------ INPUT DATA
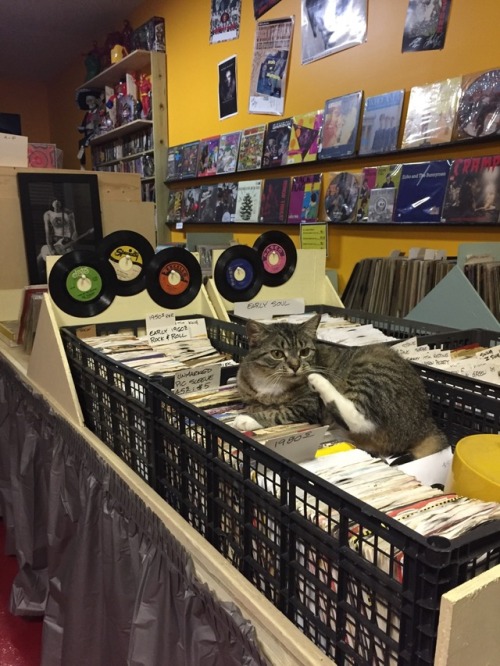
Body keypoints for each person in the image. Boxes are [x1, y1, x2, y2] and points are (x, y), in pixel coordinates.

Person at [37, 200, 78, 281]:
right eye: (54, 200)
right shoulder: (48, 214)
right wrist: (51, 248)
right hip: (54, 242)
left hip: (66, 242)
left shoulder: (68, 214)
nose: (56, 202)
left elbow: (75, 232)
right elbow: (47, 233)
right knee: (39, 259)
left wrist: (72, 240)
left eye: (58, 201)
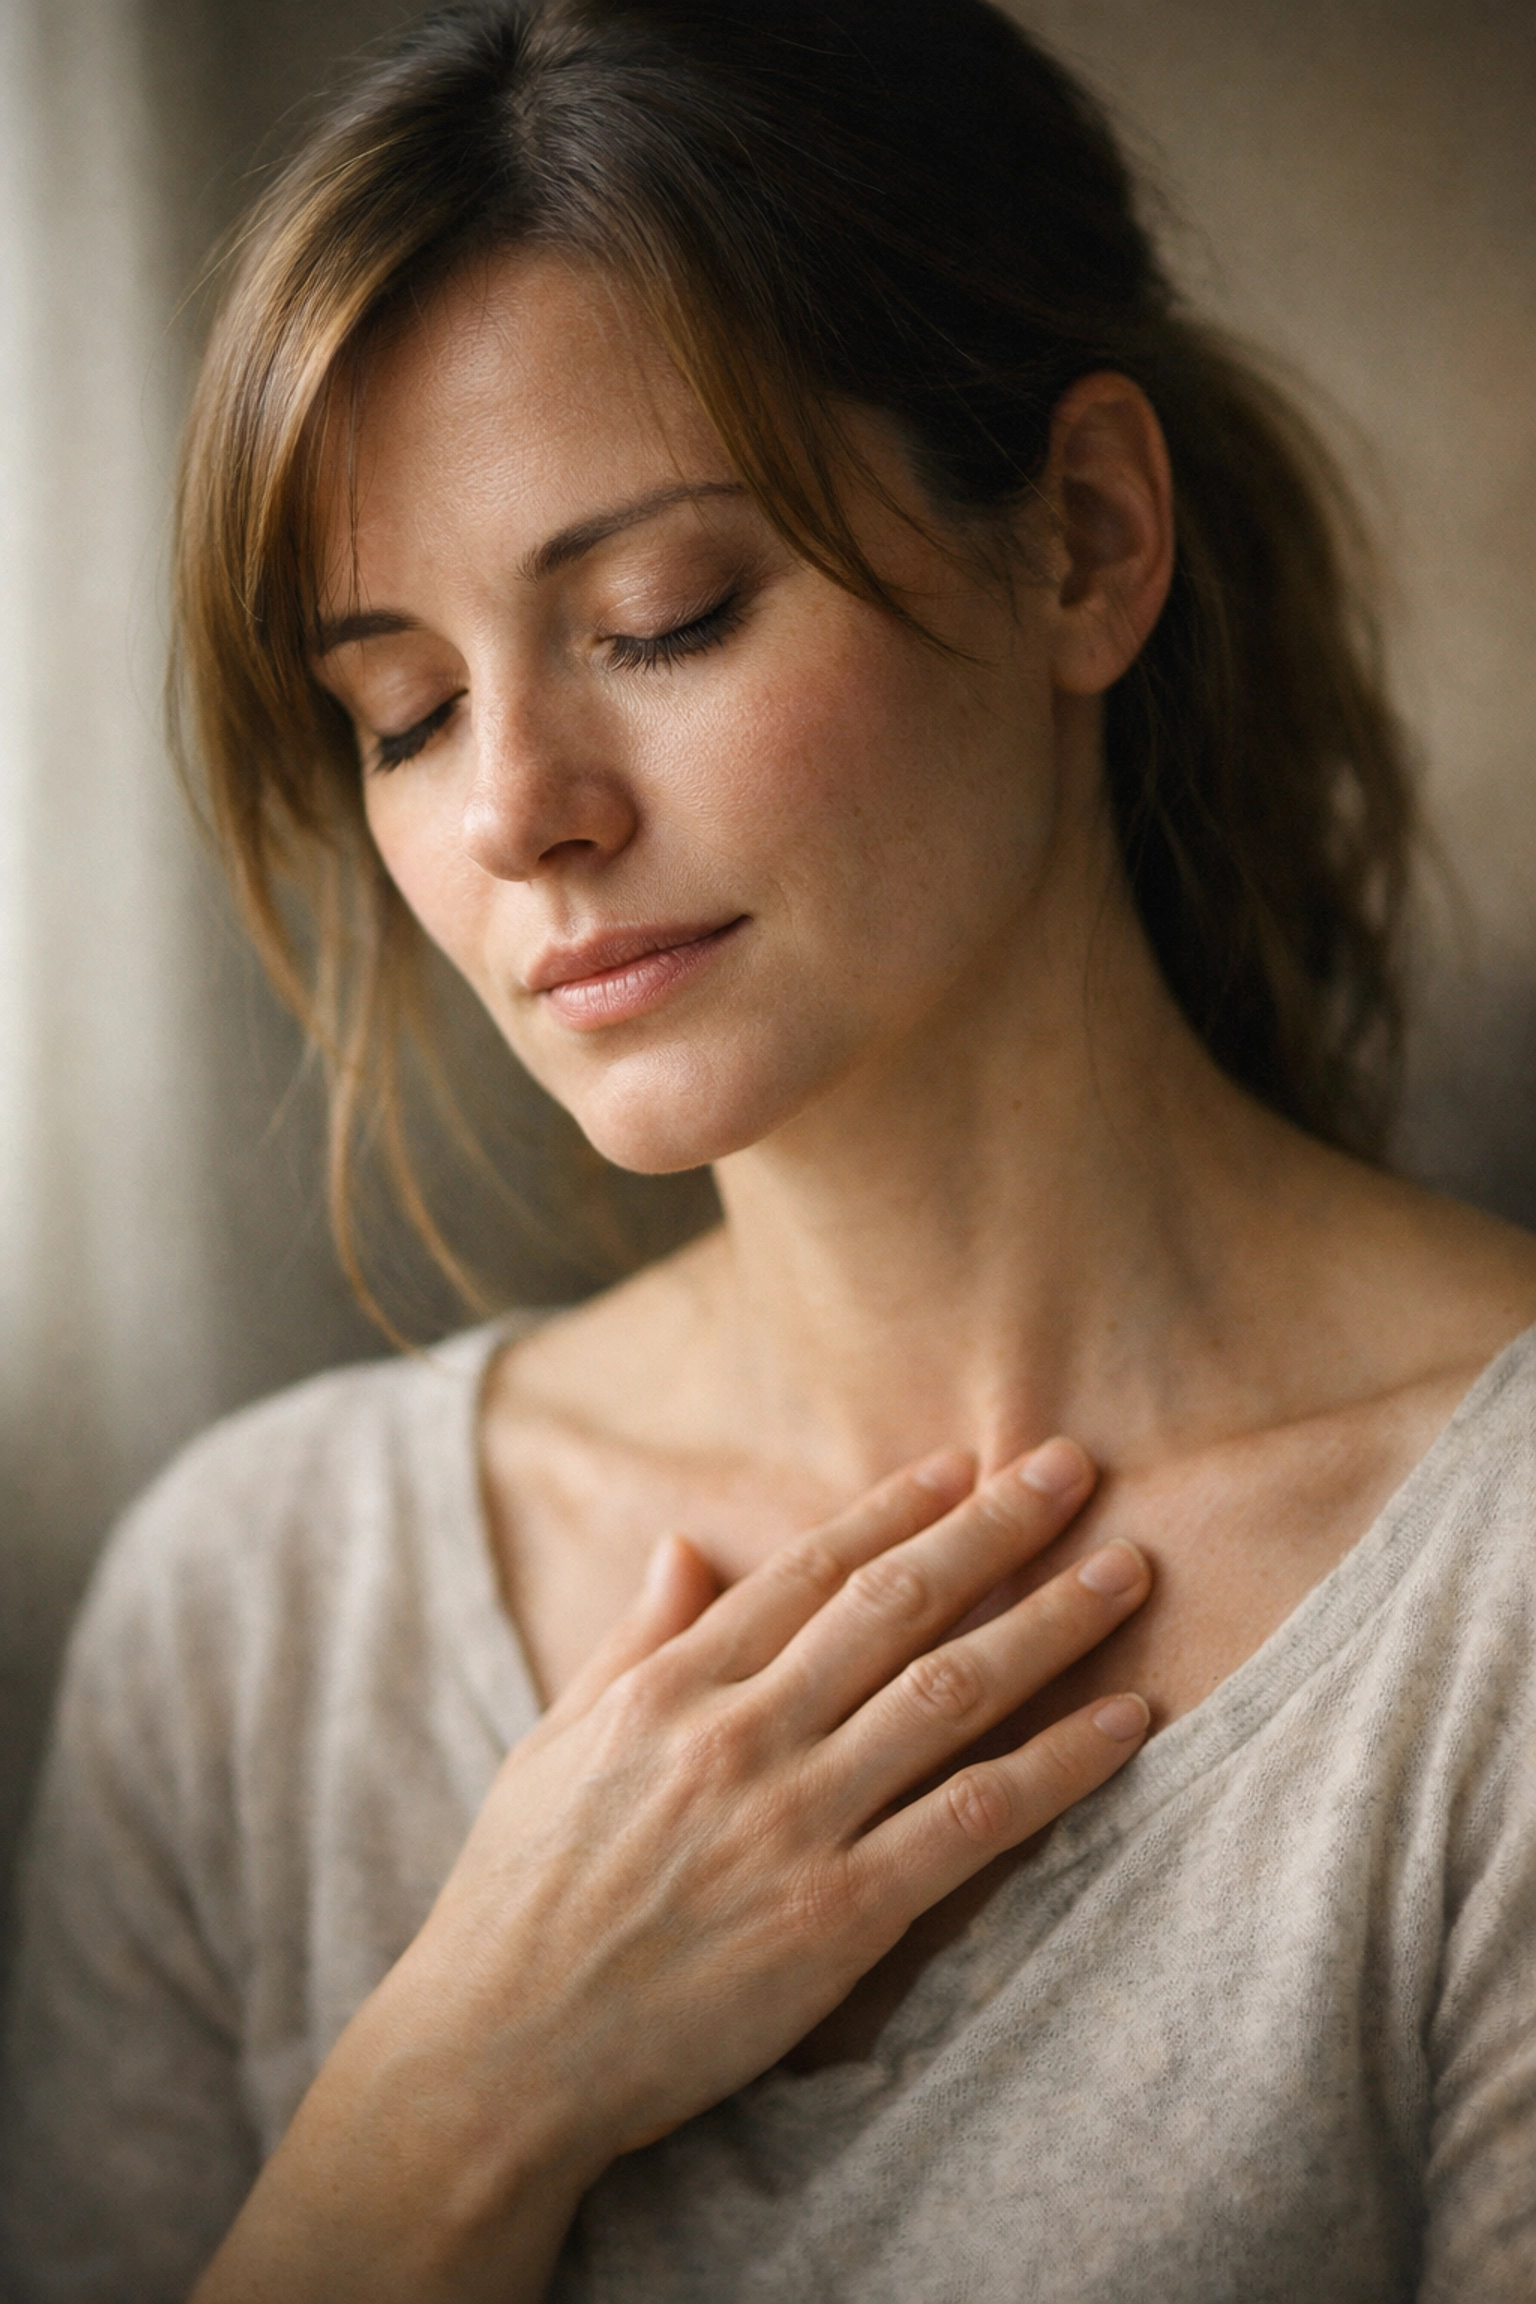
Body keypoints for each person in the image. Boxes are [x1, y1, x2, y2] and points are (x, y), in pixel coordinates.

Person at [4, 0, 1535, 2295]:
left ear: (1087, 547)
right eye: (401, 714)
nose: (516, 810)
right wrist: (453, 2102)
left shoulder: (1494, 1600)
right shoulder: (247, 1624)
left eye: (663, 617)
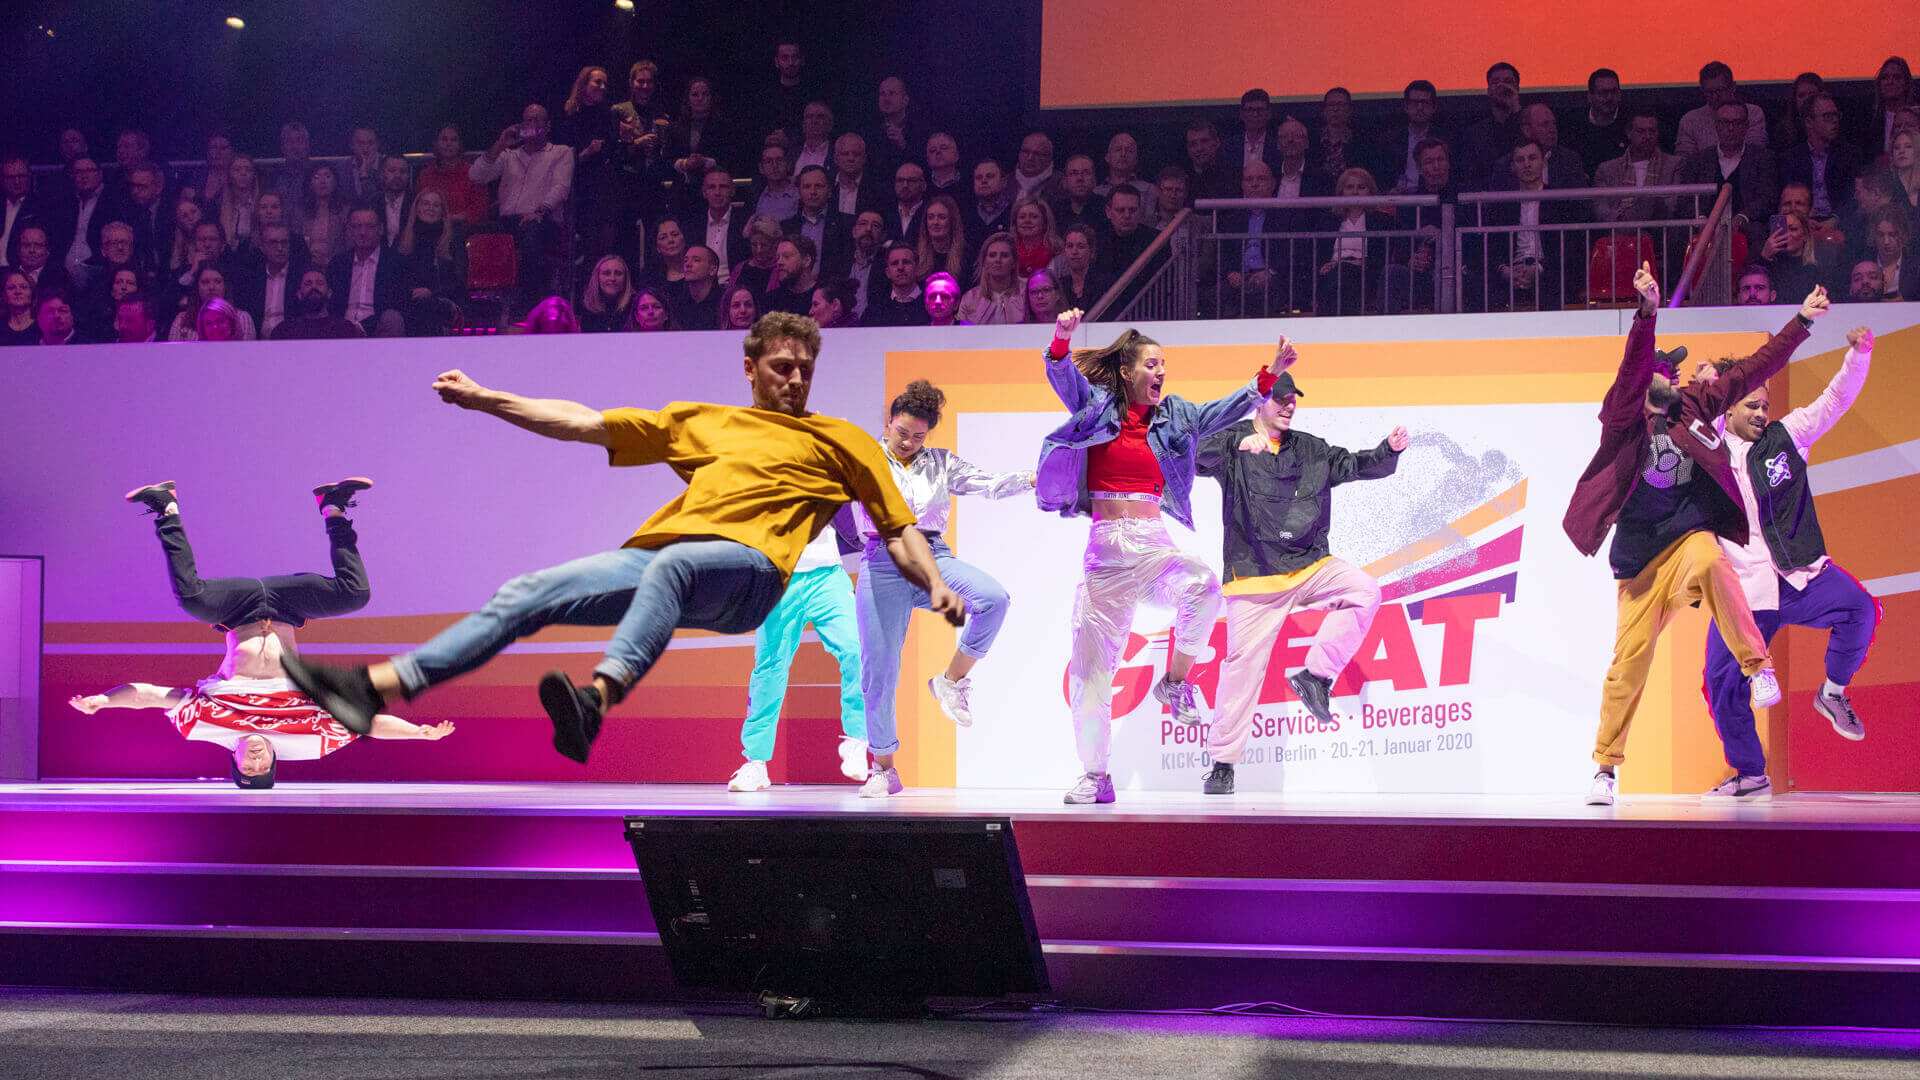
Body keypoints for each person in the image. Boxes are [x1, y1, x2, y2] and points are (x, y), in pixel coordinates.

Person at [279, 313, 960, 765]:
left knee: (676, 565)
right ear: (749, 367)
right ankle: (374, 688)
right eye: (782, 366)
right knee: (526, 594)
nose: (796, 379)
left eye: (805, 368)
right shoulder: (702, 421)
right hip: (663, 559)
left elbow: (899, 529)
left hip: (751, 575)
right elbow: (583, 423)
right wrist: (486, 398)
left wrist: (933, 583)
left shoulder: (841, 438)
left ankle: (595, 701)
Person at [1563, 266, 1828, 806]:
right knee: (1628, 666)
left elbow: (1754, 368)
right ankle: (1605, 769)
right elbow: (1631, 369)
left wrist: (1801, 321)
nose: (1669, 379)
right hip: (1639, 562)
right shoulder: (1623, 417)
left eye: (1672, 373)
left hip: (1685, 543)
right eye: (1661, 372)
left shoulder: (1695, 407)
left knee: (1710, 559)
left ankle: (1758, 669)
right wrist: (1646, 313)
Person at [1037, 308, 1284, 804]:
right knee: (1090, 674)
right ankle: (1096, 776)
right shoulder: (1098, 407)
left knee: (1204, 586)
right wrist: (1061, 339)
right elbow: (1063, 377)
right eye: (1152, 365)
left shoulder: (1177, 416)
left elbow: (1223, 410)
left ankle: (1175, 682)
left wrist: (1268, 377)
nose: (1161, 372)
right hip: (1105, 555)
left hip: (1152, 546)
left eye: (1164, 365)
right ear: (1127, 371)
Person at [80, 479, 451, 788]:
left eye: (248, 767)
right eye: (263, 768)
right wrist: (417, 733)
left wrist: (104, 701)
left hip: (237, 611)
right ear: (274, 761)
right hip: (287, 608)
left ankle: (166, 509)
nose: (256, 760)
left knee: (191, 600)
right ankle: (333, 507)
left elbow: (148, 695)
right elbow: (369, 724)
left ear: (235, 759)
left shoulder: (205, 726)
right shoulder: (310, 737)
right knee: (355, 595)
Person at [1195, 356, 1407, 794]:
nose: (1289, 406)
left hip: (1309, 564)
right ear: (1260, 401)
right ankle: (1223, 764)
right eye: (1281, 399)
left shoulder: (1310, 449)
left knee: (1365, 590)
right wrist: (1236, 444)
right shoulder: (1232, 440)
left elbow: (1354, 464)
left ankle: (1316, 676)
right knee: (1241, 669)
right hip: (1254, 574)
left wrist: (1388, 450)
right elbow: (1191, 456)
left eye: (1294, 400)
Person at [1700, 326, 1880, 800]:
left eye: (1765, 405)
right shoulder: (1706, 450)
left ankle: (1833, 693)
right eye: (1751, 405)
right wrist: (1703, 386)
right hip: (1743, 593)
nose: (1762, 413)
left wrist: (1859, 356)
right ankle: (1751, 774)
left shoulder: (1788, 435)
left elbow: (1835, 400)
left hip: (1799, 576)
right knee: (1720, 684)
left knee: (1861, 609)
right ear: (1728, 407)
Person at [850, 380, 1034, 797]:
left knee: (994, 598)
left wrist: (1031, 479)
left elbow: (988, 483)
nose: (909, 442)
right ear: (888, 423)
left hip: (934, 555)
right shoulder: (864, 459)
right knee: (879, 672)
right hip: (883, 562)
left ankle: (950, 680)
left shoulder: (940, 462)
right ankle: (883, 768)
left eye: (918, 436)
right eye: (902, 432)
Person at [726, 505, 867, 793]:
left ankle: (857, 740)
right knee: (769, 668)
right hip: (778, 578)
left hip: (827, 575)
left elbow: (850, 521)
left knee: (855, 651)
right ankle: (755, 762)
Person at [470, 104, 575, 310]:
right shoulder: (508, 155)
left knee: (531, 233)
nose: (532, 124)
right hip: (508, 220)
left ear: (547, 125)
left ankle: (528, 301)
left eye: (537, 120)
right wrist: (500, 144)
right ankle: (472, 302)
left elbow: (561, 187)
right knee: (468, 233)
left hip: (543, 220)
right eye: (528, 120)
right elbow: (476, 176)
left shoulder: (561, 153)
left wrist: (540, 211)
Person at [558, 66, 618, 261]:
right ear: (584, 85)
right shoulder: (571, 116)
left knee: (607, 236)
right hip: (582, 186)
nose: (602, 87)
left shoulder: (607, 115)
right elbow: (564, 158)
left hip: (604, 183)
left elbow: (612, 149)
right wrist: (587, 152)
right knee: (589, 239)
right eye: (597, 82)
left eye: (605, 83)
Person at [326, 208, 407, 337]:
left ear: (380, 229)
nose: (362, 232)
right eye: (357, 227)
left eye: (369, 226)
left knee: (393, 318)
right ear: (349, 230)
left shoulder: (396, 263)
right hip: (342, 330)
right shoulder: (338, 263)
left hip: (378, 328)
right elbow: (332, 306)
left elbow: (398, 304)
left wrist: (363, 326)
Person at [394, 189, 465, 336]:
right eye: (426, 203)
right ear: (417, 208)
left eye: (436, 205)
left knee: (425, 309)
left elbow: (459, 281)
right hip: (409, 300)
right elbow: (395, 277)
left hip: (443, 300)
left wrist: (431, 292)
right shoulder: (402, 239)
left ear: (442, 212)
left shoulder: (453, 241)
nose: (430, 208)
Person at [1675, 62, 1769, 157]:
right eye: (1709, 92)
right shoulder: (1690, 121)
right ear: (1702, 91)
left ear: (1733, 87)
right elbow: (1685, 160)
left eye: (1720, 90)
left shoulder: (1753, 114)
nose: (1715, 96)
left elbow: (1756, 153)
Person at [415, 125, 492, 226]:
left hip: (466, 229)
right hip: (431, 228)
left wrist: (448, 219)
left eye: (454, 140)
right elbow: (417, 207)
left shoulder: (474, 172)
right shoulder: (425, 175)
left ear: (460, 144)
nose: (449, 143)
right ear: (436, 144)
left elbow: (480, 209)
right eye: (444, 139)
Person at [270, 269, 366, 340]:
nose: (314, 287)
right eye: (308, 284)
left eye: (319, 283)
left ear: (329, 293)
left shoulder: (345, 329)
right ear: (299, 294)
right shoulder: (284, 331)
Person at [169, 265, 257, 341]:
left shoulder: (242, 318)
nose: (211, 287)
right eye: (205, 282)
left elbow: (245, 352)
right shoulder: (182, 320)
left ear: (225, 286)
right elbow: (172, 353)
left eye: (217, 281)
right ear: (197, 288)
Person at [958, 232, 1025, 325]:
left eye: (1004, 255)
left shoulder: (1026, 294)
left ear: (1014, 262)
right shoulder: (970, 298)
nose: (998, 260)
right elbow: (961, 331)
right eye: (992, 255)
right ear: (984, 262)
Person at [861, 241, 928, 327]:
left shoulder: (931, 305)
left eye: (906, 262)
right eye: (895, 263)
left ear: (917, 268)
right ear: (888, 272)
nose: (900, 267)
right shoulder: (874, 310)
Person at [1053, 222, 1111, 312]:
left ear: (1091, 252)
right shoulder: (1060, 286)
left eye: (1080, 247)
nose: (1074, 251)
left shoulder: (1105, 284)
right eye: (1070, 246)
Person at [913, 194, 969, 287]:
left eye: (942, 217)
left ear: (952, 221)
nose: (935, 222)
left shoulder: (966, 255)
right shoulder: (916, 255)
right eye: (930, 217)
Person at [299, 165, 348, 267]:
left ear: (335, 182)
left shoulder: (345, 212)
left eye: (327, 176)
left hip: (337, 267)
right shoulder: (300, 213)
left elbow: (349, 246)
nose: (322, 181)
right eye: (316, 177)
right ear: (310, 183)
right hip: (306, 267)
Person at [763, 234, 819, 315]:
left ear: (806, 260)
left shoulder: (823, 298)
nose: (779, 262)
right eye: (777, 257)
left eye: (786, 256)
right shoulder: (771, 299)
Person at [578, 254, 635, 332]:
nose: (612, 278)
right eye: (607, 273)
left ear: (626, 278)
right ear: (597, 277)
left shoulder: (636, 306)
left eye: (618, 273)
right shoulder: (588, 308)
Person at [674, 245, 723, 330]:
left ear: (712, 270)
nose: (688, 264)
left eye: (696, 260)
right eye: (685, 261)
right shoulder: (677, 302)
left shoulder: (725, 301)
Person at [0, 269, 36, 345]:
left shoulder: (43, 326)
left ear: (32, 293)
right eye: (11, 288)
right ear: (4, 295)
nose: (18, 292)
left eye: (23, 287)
------------
* **EXERCISE REQUIREMENTS**:
Repeat only the lines between the start of the data and the line with "right wrist: (1061, 339)", including those two lines, and skip the pictures.

* **YOUR RESPONSE**:
Body keypoints for each person in the image. Boxes are [x1, y1, x2, y2] and points are (x, y), in pixel coordinates.

Person at [37, 200, 78, 281]:
right eye: (54, 200)
right shoulder: (48, 214)
right wrist: (51, 248)
right hip: (54, 242)
left hip: (66, 242)
left shoulder: (68, 214)
nose: (56, 202)
left elbow: (75, 232)
right elbow: (47, 233)
right knee: (39, 259)
left wrist: (72, 240)
left eye: (58, 201)
Body keypoints for each person in the image. Boxes are [x1, y1, x2, y2] and points are (x, y), in pixel coordinates.

Person at [4, 0, 1535, 2295]:
left ear: (1087, 547)
right eye: (401, 714)
nose: (516, 810)
right wrist: (453, 2102)
left shoulder: (1494, 1600)
right shoulder: (247, 1624)
left eye: (663, 617)
Body keypoints for each person in the image. Boxes are [x1, y1, x2, y2] and points are (x, y), in pixel coordinates.

Person at [279, 313, 960, 765]:
left knee: (676, 565)
right ear: (749, 367)
right ankle: (374, 688)
right eye: (782, 366)
right knee: (526, 594)
nose: (796, 379)
left eye: (805, 368)
right shoulder: (702, 421)
right hip: (663, 559)
left elbow: (899, 529)
left hip: (751, 575)
right elbow: (583, 423)
right wrist: (486, 398)
left wrist: (933, 583)
left shoulder: (841, 438)
left ankle: (595, 701)
Person at [1563, 266, 1828, 806]:
right knee: (1628, 666)
left elbow: (1754, 368)
right ankle: (1605, 769)
right elbow: (1631, 369)
left wrist: (1801, 321)
nose: (1669, 379)
right hip: (1639, 562)
right shoulder: (1623, 417)
left eye: (1672, 373)
left hip: (1685, 543)
right eye: (1661, 372)
left shoulder: (1695, 407)
left knee: (1710, 559)
left ankle: (1758, 669)
right wrist: (1646, 313)
Person at [1037, 308, 1284, 804]:
right knee: (1090, 674)
right ankle: (1096, 776)
right shoulder: (1098, 407)
left knee: (1204, 586)
right wrist: (1061, 339)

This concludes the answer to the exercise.